Tuesday, February 07, 2006

Dipping the non-economic oar in: James Hogan's "Kicking the Sacred Cow"

You can see excerpts of this book, Kicking the Sacred Cow by James P. Hogan, online, and for that reason I will, with one exception, only seriously discuss the excerpted chapters. I feel it's largely subsumed in The Politically Incorrect Guide to Science by Tom Bethell, but since Chris Mooney and John Farrell are already analyzing that book, I will make the beginnings of an analysis of Hogan's book, since his only claim to fame is as a relatively popular and successful science fiction author (known mainly for the Giants series), and hence, falls into the area this specialty weblog encompasses.

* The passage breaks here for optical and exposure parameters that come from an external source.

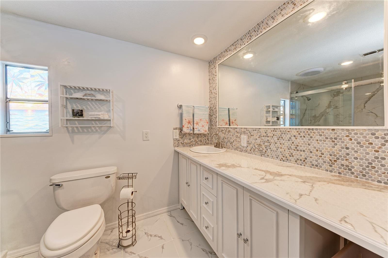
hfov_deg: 112.7
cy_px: 129
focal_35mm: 12
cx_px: 194
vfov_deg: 89.9
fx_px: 129
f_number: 9
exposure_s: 1/10
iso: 200
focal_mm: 12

Both the author's starting statement:
Science really doesn't exist. Scientific beliefs are either proved wrong, or else they quickly become engineering. Everything else is untested speculation.
And the contents:
  1. Humanistic Religion: The Rush to Embrace Darwinism
  2. Of Bangs and Braids: Cosmology's Mathematical Abstractions
  3. Drifting in the Ether: Did Relativity Take A Wrong Turn?
  4. Catastrophe of Ethics: The Case for Taking Velikovsky Seriously
  5. Environmentalist Fantasies: Politics and Ideology Masquerading As Science
  6. Closing Ranks: AIDS Heresy In The Viricentric Universe
tell you a great deal.

My summary would be quite different from Hogan's wannabe aphorism* above. I would say his two actual epistemological rules are (1) The more Biblical theory is always right and (2) the crank is always right. Nothing much else could really explain such a tendentious and one-sided analysis of science.

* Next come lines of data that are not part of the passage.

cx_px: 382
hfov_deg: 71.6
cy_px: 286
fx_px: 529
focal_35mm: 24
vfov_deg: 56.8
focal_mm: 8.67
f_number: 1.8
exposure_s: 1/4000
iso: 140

How this fits into this weblog's specialty: Both Ecco (commenting on 14 signs of fascism in general) and Britt (trying them on for size in the United States of the current era) note the assault on science by the fascist system in favor of traditionalism, theocracy, and corporate interests. Most of my emphasis will be on the "corporate interests" part, but I thought I would start off with one that's mostly traditional and theocratic.

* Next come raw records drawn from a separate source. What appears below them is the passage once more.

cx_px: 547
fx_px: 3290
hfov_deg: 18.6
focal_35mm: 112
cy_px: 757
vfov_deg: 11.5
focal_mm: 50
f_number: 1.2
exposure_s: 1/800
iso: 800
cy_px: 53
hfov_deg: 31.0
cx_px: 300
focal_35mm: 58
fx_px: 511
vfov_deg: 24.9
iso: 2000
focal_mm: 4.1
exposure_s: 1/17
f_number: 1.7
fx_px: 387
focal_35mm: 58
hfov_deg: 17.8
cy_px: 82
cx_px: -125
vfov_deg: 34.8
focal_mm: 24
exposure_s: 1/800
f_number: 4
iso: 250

As a background, recently the author has written fiction defending and retelling Velikovsky's "worlds in collision" theory, so I will start with Hogan's defense of Velikovsky, in my very next post. It's not excerpted in the online preview, but it is in his fiction books, and his comments in various places on the internet.

*The construction of which is a trait he shares with Robert Heinlein, who's the patron saint of science fiction conservatives.

Much as Orson Scott Card has done with Mormon theology and cosmology. But Card is much more open about promoting Scriptural beliefs about reality as he sees them than Hogan is. Hogan is a committed "back-door" attacker of science, more like the people in the Discovery Institute.

2 comments:

Marion Delgado said...

tom:

If you look at my 2nd footnote, you'll see you and I are on exactly the same page here.

Thanks for being my first commenter!

Marion Delgado said...

lars, that's something i absolutely never thought of. Reminds me of James Watt (sec. of Interior under Reagan) who combined millenarianism with market fundamentalism, and also of how the Gaia Hypothesis of Lovelock and Margulis, for some, entailed the idea that anything that was under ice during the glaciation must not be important to the ecology anyway.

(Herman Kahn, author of Thinking the Unthinkable said the same thing, that it was okay to irradiate the far north if need be - where the radiation from a nuclear exchange would go - because obviously the Earth didn't need it.)